Stored data Block Start

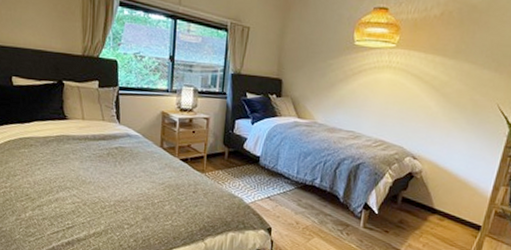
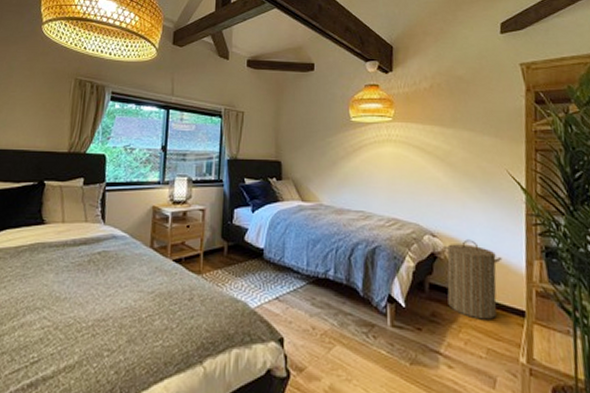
laundry hamper: none [415,164,473,230] -> present [443,239,503,320]

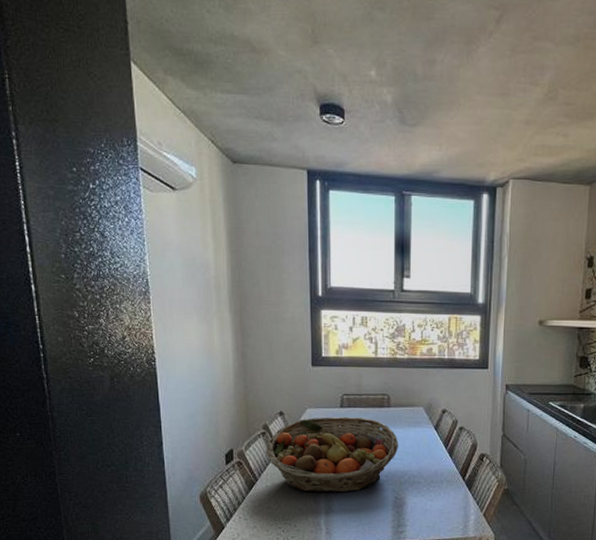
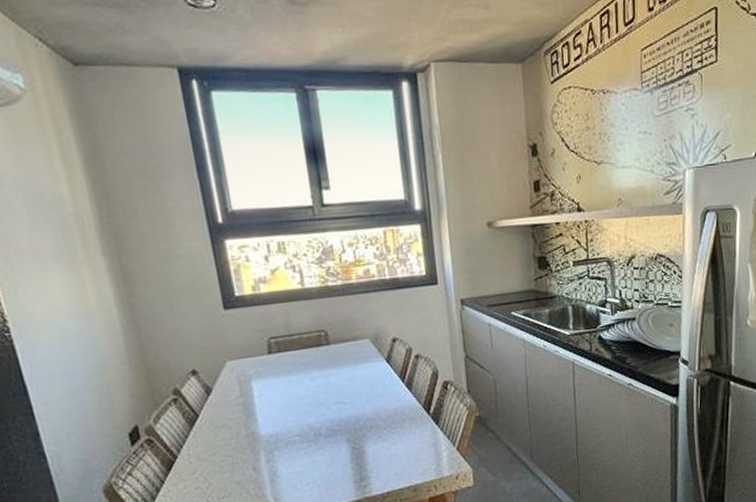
fruit basket: present [266,416,398,493] -> none [181,361,347,462]

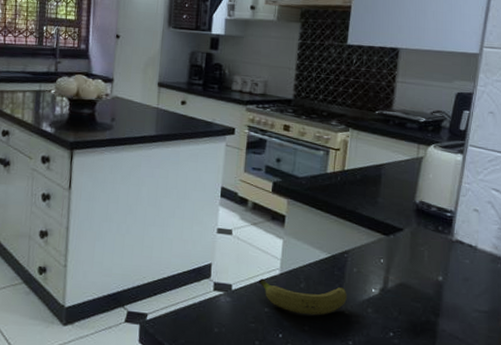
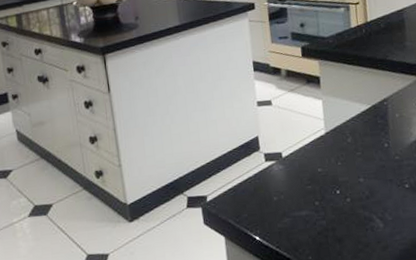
fruit: present [258,278,347,316] -> none [306,134,395,168]

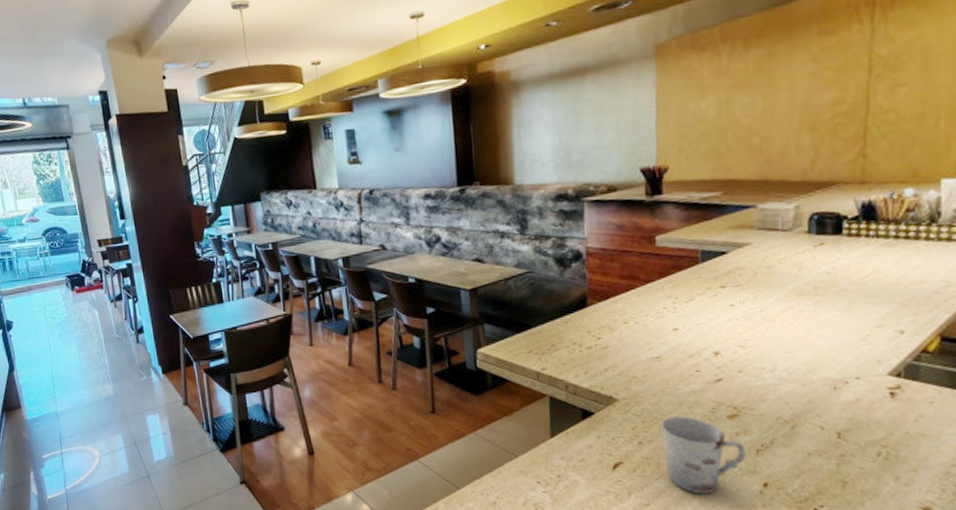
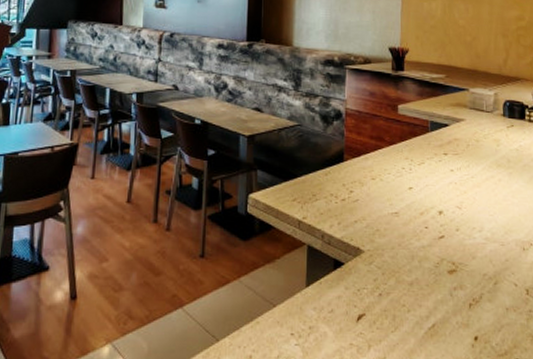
cup: present [660,416,746,494] -> none [397,270,462,347]

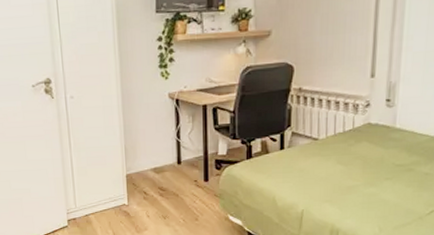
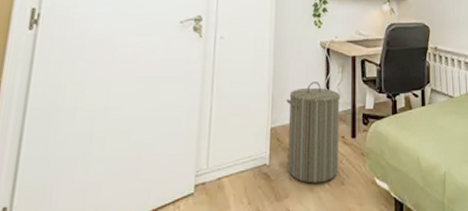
laundry hamper: none [138,132,193,219] -> present [286,82,341,184]

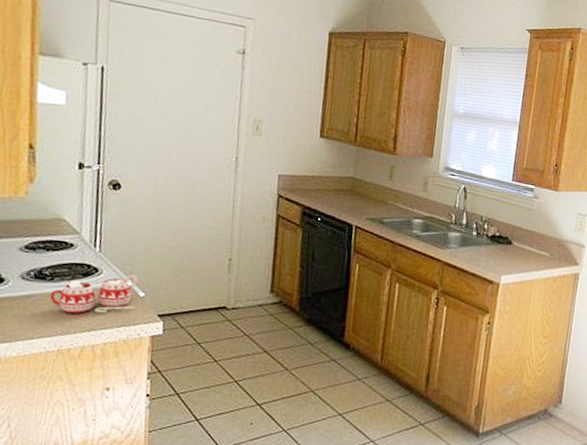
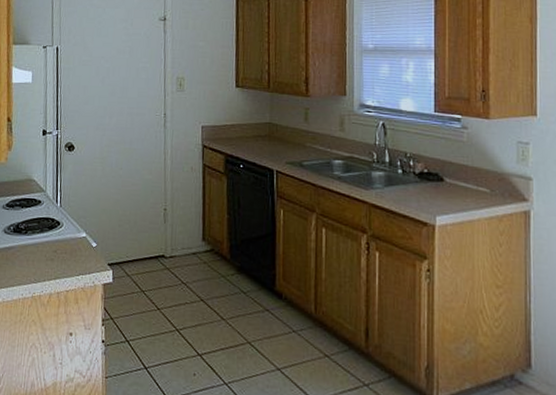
mug: present [50,274,138,314] -> none [25,226,91,264]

Stored data Block End

* Activity: Return exactly the lines that begin with the one containing "laundry hamper: none [138,132,193,219]" and end with the final line of the data above; include no pictures.

* Solution for this problem:
laundry hamper: none [138,132,193,219] -> present [286,82,341,184]

mug: present [50,274,138,314] -> none [25,226,91,264]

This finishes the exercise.